**ACTION ITEM**
Repeat the full listing exactly.

########

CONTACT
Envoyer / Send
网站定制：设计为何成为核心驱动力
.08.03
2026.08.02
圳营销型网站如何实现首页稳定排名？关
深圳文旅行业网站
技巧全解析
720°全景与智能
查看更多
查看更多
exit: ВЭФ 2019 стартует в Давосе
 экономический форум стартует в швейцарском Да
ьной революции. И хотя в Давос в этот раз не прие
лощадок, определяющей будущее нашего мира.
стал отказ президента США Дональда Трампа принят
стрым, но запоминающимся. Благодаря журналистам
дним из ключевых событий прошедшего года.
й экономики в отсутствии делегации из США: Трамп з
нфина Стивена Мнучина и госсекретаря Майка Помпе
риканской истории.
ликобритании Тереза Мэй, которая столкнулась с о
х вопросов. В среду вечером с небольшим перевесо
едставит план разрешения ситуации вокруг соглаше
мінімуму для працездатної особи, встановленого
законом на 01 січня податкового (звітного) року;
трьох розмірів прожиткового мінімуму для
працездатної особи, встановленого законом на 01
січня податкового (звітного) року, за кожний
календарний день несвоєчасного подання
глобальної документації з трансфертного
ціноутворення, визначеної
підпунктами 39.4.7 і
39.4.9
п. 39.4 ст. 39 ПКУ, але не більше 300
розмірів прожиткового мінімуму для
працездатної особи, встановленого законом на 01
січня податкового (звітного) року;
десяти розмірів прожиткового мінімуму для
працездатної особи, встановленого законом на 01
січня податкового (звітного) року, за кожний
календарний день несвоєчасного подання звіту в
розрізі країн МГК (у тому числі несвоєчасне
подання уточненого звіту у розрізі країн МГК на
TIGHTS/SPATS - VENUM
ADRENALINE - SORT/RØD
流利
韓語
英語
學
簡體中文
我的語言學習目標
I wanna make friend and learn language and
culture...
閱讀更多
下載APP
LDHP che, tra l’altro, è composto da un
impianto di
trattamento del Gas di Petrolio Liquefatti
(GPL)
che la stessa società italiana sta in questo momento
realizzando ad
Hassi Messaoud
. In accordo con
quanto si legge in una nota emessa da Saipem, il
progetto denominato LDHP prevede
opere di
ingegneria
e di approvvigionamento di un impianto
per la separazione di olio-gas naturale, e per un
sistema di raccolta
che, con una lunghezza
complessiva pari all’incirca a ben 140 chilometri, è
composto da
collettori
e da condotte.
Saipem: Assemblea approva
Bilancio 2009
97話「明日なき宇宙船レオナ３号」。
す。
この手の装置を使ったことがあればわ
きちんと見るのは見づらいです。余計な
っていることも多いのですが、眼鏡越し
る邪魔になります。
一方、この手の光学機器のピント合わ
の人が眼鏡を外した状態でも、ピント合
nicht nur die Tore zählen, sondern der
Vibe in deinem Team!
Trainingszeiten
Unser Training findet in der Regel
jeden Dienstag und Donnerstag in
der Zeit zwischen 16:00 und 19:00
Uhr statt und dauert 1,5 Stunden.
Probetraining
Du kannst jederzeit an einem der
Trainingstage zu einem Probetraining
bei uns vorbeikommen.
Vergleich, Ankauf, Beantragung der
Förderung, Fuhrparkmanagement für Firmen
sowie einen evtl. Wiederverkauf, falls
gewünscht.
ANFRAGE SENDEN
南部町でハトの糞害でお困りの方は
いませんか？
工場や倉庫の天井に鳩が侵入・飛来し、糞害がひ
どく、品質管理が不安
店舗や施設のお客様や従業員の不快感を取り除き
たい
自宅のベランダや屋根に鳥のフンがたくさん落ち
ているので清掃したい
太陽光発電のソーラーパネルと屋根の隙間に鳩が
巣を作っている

########

**OUTPUT OF THE EXERCISE**
CONTACT
Envoyer / Send
网站定制：设计为何成为核心驱动力
.08.03
2026.08.02
圳营销型网站如何实现首页稳定排名？关
深圳文旅行业网站
技巧全解析
720°全景与智能
查看更多
查看更多
exit: ВЭФ 2019 стартует в Давосе
 экономический форум стартует в швейцарском Да
ьной революции. И хотя в Давос в этот раз не прие
лощадок, определяющей будущее нашего мира.
стал отказ президента США Дональда Трампа принят
стрым, но запоминающимся. Благодаря журналистам
дним из ключевых событий прошедшего года.
й экономики в отсутствии делегации из США: Трамп з
нфина Стивена Мнучина и госсекретаря Майка Помпе
риканской истории.
ликобритании Тереза Мэй, которая столкнулась с о
х вопросов. В среду вечером с небольшим перевесо
едставит план разрешения ситуации вокруг соглаше
мінімуму для працездатної особи, встановленого
законом на 01 січня податкового (звітного) року;
трьох розмірів прожиткового мінімуму для
працездатної особи, встановленого законом на 01
січня податкового (звітного) року, за кожний
календарний день несвоєчасного подання
глобальної документації з трансфертного
ціноутворення, визначеної
підпунктами 39.4.7 і
39.4.9
п. 39.4 ст. 39 ПКУ, але не більше 300
розмірів прожиткового мінімуму для
працездатної особи, встановленого законом на 01
січня податкового (звітного) року;
десяти розмірів прожиткового мінімуму для
працездатної особи, встановленого законом на 01
січня податкового (звітного) року, за кожний
календарний день несвоєчасного подання звіту в
розрізі країн МГК (у тому числі несвоєчасне
подання уточненого звіту у розрізі країн МГК на
TIGHTS/SPATS - VENUM
ADRENALINE - SORT/RØD
流利
韓語
英語
學
簡體中文
我的語言學習目標
I wanna make friend and learn language and
culture...
閱讀更多
下載APP
LDHP che, tra l’altro, è composto da un
impianto di
trattamento del Gas di Petrolio Liquefatti
(GPL)
che la stessa società italiana sta in questo momento
realizzando ad
Hassi Messaoud
. In accordo con
quanto si legge in una nota emessa da Saipem, il
progetto denominato LDHP prevede
opere di
ingegneria
e di approvvigionamento di un impianto
per la separazione di olio-gas naturale, e per un
sistema di raccolta
che, con una lunghezza
complessiva pari all’incirca a ben 140 chilometri, è
composto da
collettori
e da condotte.
Saipem: Assemblea approva
Bilancio 2009
97話「明日なき宇宙船レオナ３号」。
す。
この手の装置を使ったことがあればわ
きちんと見るのは見づらいです。余計な
っていることも多いのですが、眼鏡越し
る邪魔になります。
一方、この手の光学機器のピント合わ
の人が眼鏡を外した状態でも、ピント合
nicht nur die Tore zählen, sondern der
Vibe in deinem Team!
Trainingszeiten
Unser Training findet in der Regel
jeden Dienstag und Donnerstag in
der Zeit zwischen 16:00 und 19:00
Uhr statt und dauert 1,5 Stunden.
Probetraining
Du kannst jederzeit an einem der
Trainingstage zu einem Probetraining
bei uns vorbeikommen.
Vergleich, Ankauf, Beantragung der
Förderung, Fuhrparkmanagement für Firmen
sowie einen evtl. Wiederverkauf, falls
gewünscht.
ANFRAGE SENDEN
南部町でハトの糞害でお困りの方は
いませんか？
工場や倉庫の天井に鳩が侵入・飛来し、糞害がひ
どく、品質管理が不安
店舗や施設のお客様や従業員の不快感を取り除き
たい
自宅のベランダや屋根に鳥のフンがたくさん落ち
ているので清掃したい
太陽光発電のソーラーパネルと屋根の隙間に鳩が
巣を作っている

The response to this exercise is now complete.